What to do: Could you give every line of text from the items below as a numbered list, leaving out blank lines and the pictures?

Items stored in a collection
+ + + +
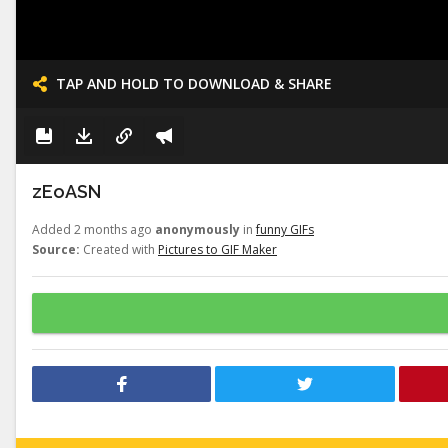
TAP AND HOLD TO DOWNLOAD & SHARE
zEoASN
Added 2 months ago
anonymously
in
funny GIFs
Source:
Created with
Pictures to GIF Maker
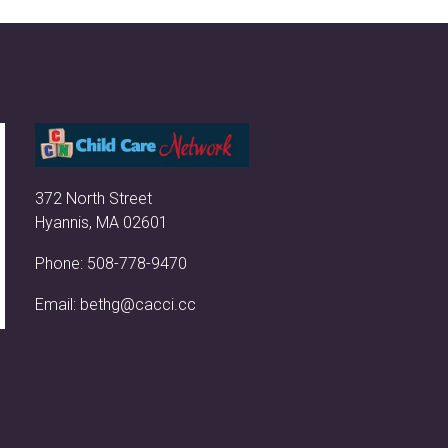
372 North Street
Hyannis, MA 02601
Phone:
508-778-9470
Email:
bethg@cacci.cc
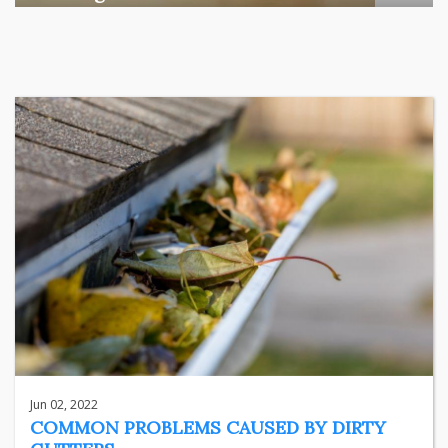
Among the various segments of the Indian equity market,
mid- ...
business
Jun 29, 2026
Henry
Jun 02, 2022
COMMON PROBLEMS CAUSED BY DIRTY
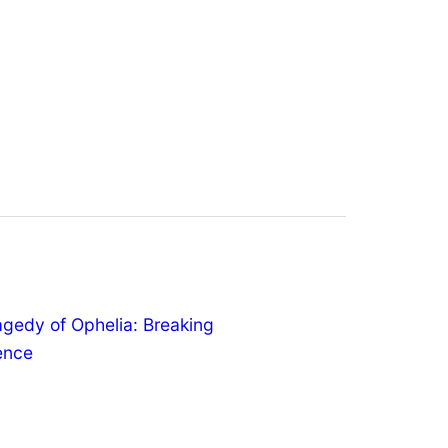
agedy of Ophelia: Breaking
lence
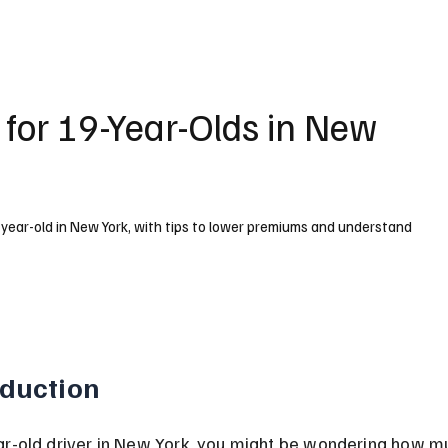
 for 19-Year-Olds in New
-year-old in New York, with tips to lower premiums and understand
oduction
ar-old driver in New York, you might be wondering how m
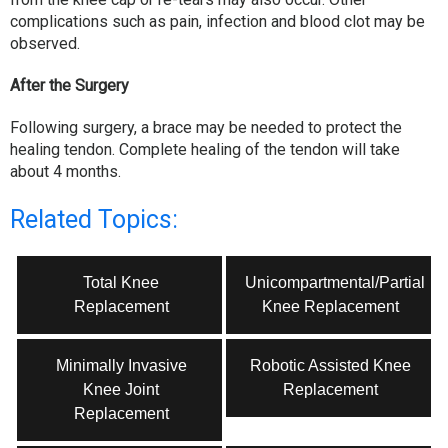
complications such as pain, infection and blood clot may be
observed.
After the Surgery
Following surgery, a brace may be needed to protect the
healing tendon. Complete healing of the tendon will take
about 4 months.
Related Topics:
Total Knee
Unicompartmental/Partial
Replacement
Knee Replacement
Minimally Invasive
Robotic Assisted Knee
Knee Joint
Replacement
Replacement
+ + + +
Task response:
1. TAP AND HOLD TO DOWNLOAD & SHARE
2. zEoASN
3. Added 2 months ago
4. anonymously
5. in
6. funny GIFs
7. Source:
8. Created with
9. Pictures to GIF Maker
10. 372 North Street
11. Hyannis, MA 02601
12. Phone:
13. 508-778-9470
14. Email:
15. bethg@cacci.cc
16. Among the various segments of the Indian equity market,
17. mid- ...
18. business
19. Jun 29, 2026
20. Henry
21. Jun 02, 2022
22. COMMON PROBLEMS CAUSED BY DIRTY
23. agedy of Ophelia: Breaking
24. lence
25.  for 19-Year-Olds in New
26. -year-old in New York, with tips to lower premiums and understand
27. oduction
28. ar-old driver in New York, you might be wondering how m
29. complications such as pain, infection and blood clot may be
30. observed.
31. After the Surgery
32. Following surgery, a brace may be needed to protect the
33. healing tendon. Complete healing of the tendon will take
34. about 4 months.
35. Related Topics:
36. Total Knee
37. Unicompartmental/Partial
38. Replacement
39. Knee Replacement
40. Minimally Invasive
41. Robotic Assisted Knee
42. Knee Joint
43. Replacement
44. Replacement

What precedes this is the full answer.